Problem> Whenever a line in the data contains "file", show that line.
*** Supplied data Section Begins ***
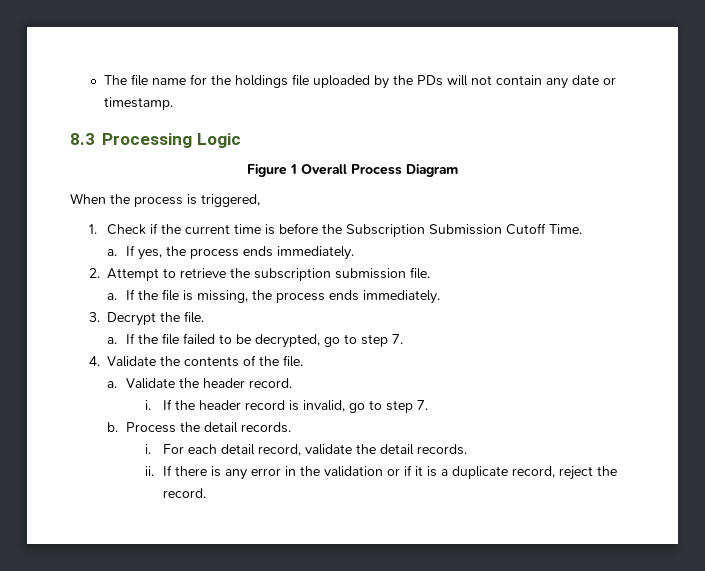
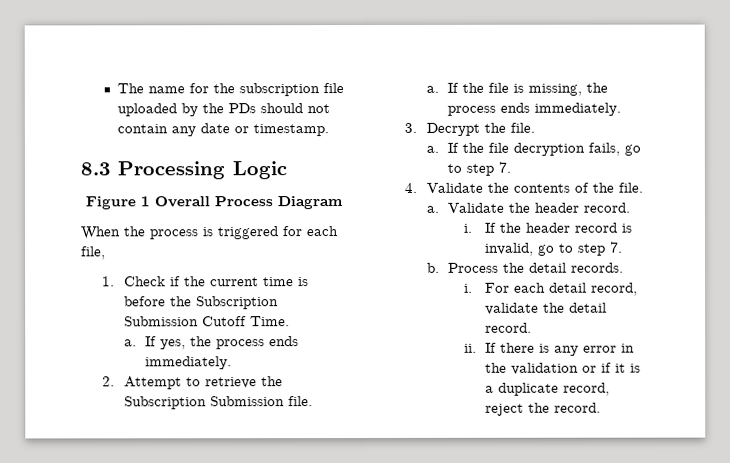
[131,74,149,86] file -> (145, 88) none
[235,75,289,88] holdings -> [239,83,321,97] subscription
[447,75,469,86] will -> [260,103,304,114] should
[201,194,260,207] triggered, -> [217,226,339,240] [81,246,106,260] triggered for each file,
[254,268,407,281] subscription submission -> [123,396,285,410] Subscription Submission
[183,333,321,348] failed to be decrypted, -> [512,142,620,156] decryption fails,
[417,444,468,455] records. -> [484,322,532,333] record.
*** Supplied data Section Ends ***
Exercise response>
[131,74,149,86] file -> (145, 88) none
[201,194,260,207] triggered, -> [217,226,339,240] [81,246,106,260] triggered for each file,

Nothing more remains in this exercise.